[Opening Selected extract section]
From f114164a0e29f92c6b933f96fab434e6bec5bb81 Mon Sep 17 00:00:00 2001
From: dummy <fabio@sarlacc>
Date: Thu, 12 Aug 2021 10:33:51 +0100
Subject: [PATCH 4/4] compiler: Add fuse-tasks optimization option

---
 devito/core/cpu.py             |  7 +++--
 devito/core/gpu.py             |  9 ++++--
 devito/passes/clusters/misc.py | 31 +++++++++++++++------
 tests/test_gpu_common.py       | 50 ++++++++++++++++++++++++++++++++++
 4 files changed, 83 insertions(+), 14 deletions(-)

diff --git a/devito/core/cpu.py b/devito/core/cpu.py
index 26b91a4315..ee1e5eb1c0 100644
--- a/devito/core/cpu.py
+++ b/devito/core/cpu.py
@@ -78,6 +78,9 @@ def _normalize_kwargs(cls, **kwargs):
         # Buffering
         o['buf-async-degree'] = oo.pop('buf-async-degree', None)
[Closing Selected extract section]
[Opening Recorded data section]
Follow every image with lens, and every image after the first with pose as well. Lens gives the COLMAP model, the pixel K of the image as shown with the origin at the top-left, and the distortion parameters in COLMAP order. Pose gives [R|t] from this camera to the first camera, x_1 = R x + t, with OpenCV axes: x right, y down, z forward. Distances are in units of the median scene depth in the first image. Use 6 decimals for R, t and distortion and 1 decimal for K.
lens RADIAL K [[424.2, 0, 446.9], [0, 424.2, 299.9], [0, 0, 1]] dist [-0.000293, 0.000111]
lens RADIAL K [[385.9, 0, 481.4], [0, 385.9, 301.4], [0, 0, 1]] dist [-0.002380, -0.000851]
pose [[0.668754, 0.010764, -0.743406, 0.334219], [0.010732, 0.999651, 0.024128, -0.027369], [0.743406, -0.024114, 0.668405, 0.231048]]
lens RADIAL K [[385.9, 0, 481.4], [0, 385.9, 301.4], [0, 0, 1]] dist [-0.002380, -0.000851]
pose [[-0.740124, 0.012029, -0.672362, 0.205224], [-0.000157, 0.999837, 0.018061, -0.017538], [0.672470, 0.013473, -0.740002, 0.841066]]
[Closing Recorded data section]
[Opening Recorded data section]
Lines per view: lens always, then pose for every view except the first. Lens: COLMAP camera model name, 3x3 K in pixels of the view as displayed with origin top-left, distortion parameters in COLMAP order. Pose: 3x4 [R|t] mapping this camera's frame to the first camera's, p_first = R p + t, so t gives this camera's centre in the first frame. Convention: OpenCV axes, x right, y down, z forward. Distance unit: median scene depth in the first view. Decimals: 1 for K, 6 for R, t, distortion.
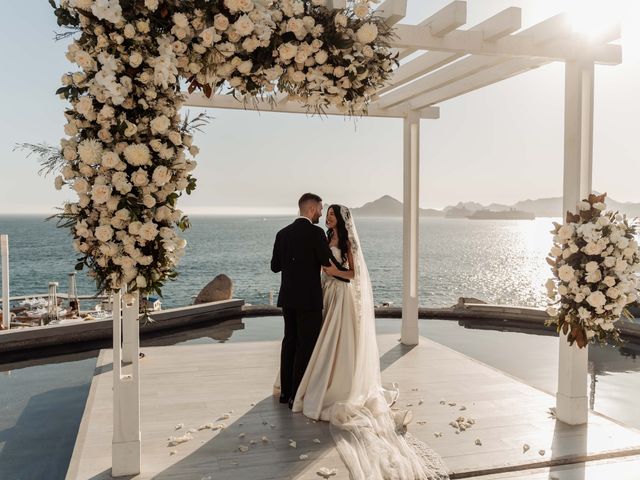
[Closing Recorded data section]
[Opening Recorded data section]
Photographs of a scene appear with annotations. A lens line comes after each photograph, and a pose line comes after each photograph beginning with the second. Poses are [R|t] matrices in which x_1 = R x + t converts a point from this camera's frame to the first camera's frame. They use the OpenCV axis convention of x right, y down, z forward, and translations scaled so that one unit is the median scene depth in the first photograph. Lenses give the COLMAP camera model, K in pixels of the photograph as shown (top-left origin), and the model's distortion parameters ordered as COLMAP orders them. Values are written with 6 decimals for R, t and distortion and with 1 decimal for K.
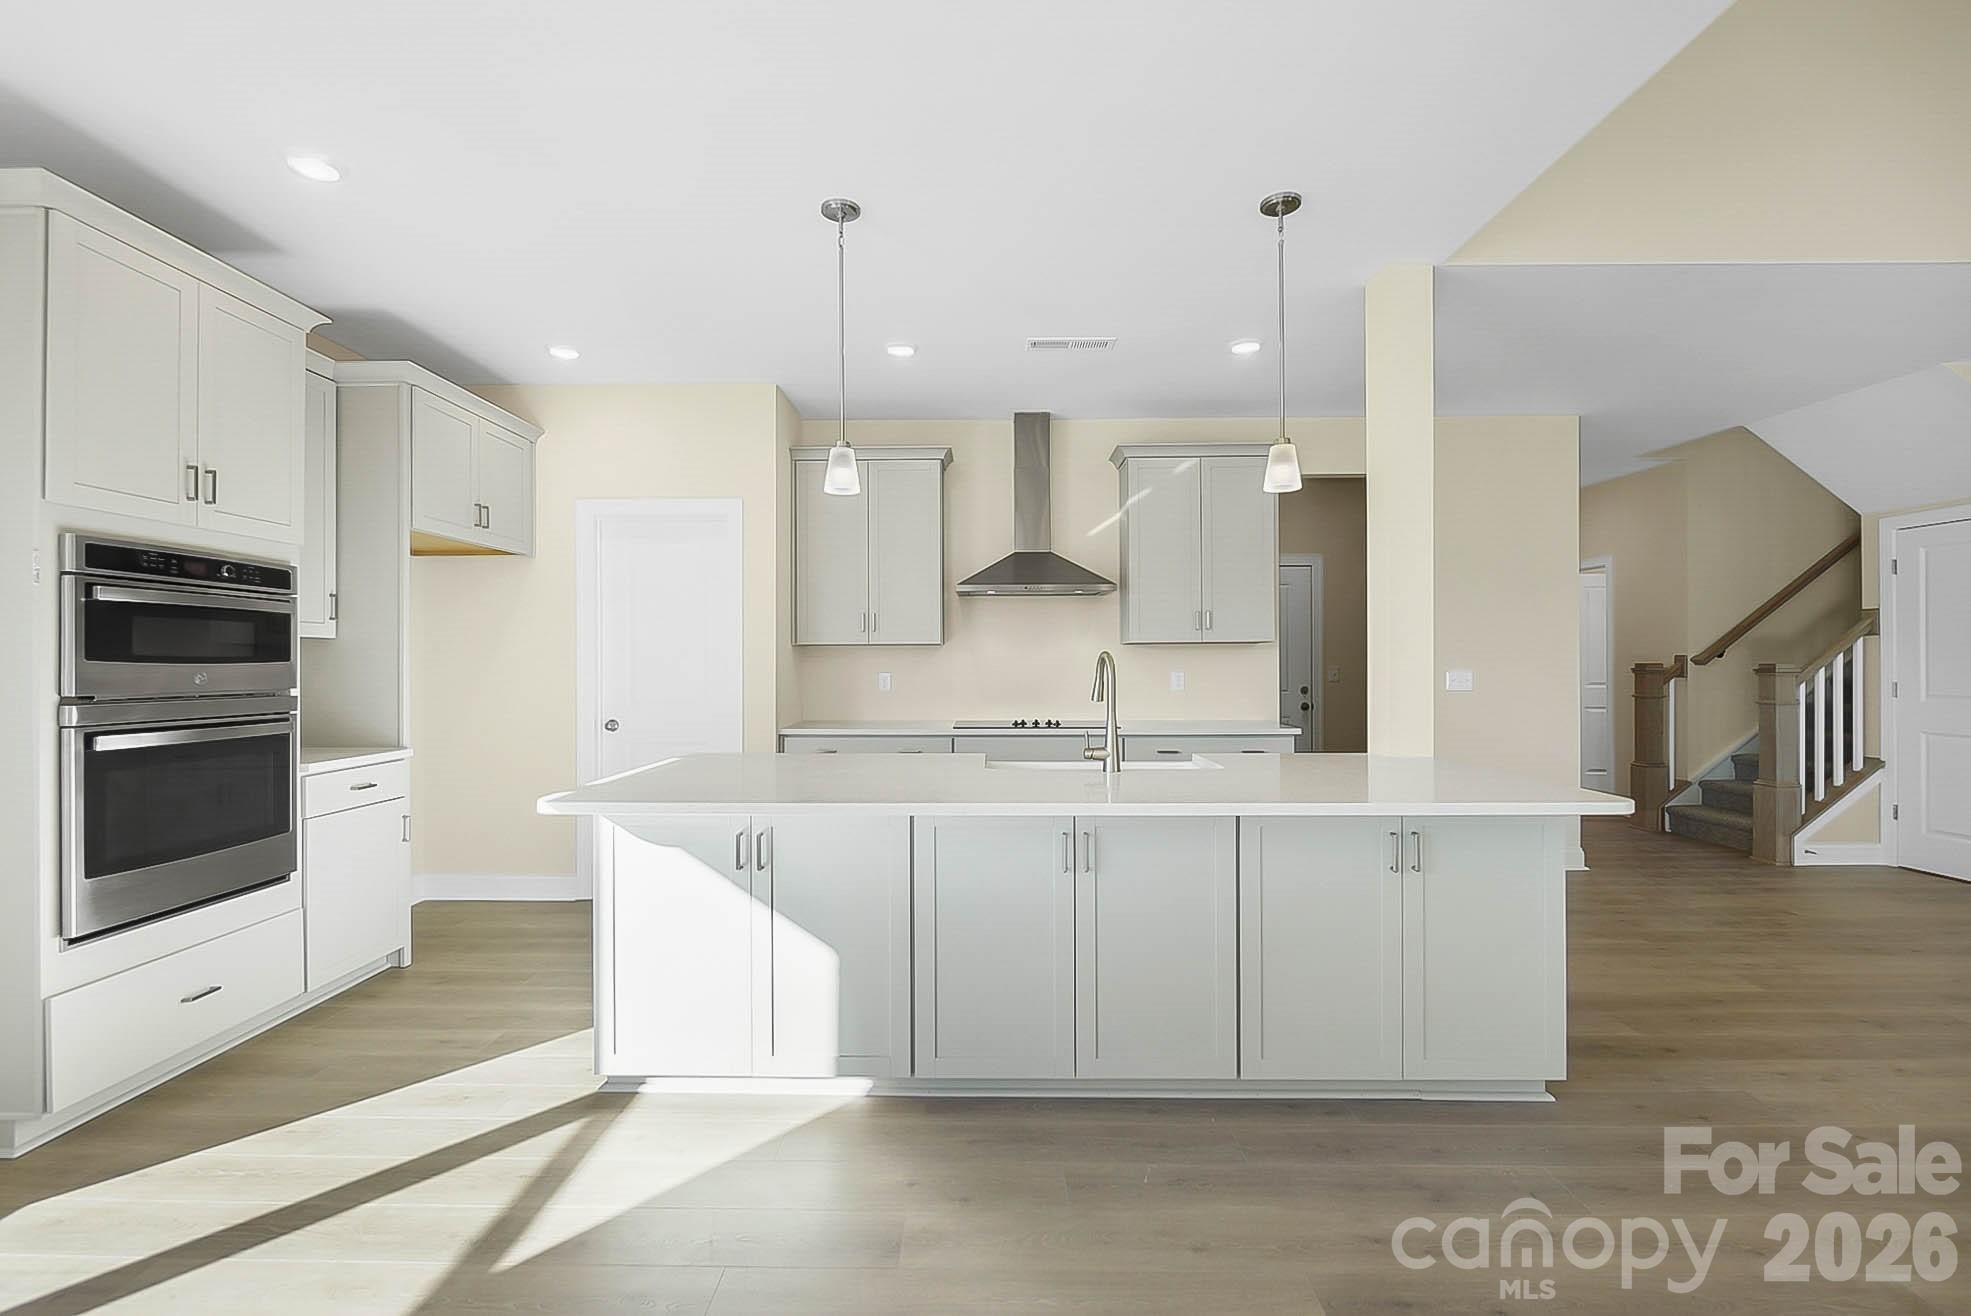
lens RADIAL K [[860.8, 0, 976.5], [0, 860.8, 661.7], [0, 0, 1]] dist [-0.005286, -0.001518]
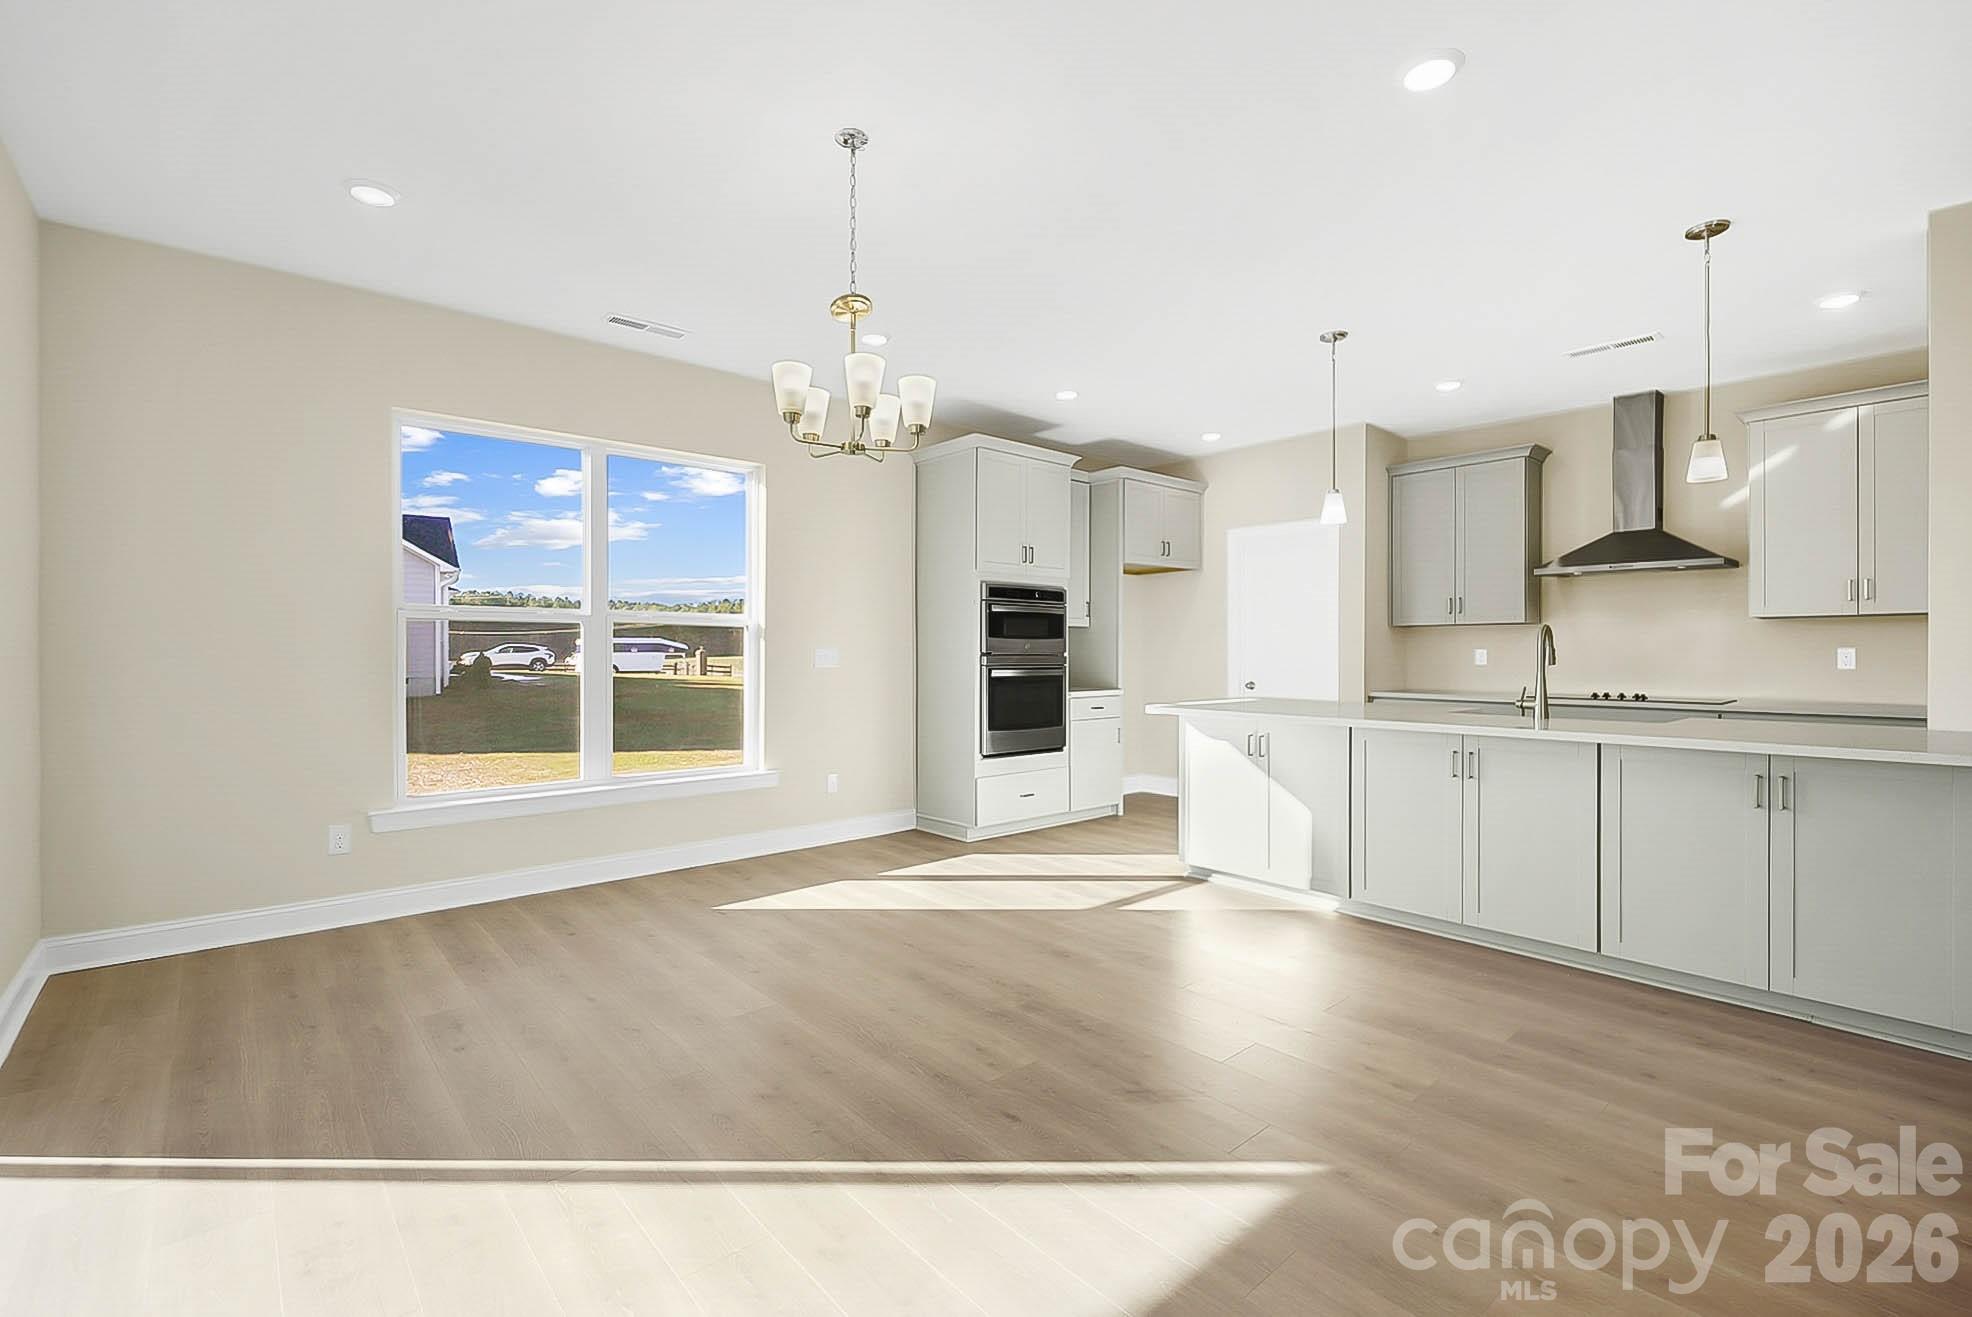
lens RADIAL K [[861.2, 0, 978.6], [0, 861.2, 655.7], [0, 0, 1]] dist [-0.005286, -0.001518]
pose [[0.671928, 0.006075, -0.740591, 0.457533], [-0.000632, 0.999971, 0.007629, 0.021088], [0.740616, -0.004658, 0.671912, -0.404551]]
[Closing Recorded data section]
**Exercise prompt**
Reproduce the whole patch excerpt above, character for character.

**Result of the task**
From f114164a0e29f92c6b933f96fab434e6bec5bb81 Mon Sep 17 00:00:00 2001
From: dummy <fabio@sarlacc>
Date: Thu, 12 Aug 2021 10:33:51 +0100
Subject: [PATCH 4/4] compiler: Add fuse-tasks optimization option

---
 devito/core/cpu.py             |  7 +++--
 devito/core/gpu.py             |  9 ++++--
 devito/passes/clusters/misc.py | 31 +++++++++++++++------
 tests/test_gpu_common.py       | 50 ++++++++++++++++++++++++++++++++++
 4 files changed, 83 insertions(+), 14 deletions(-)

diff --git a/devito/core/cpu.py b/devito/core/cpu.py
index 26b91a4315..ee1e5eb1c0 100644
--- a/devito/core/cpu.py
+++ b/devito/core/cpu.py
@@ -78,6 +78,9 @@ def _normalize_kwargs(cls, **kwargs):
         # Buffering
         o['buf-async-degree'] = oo.pop('buf-async-degree', None)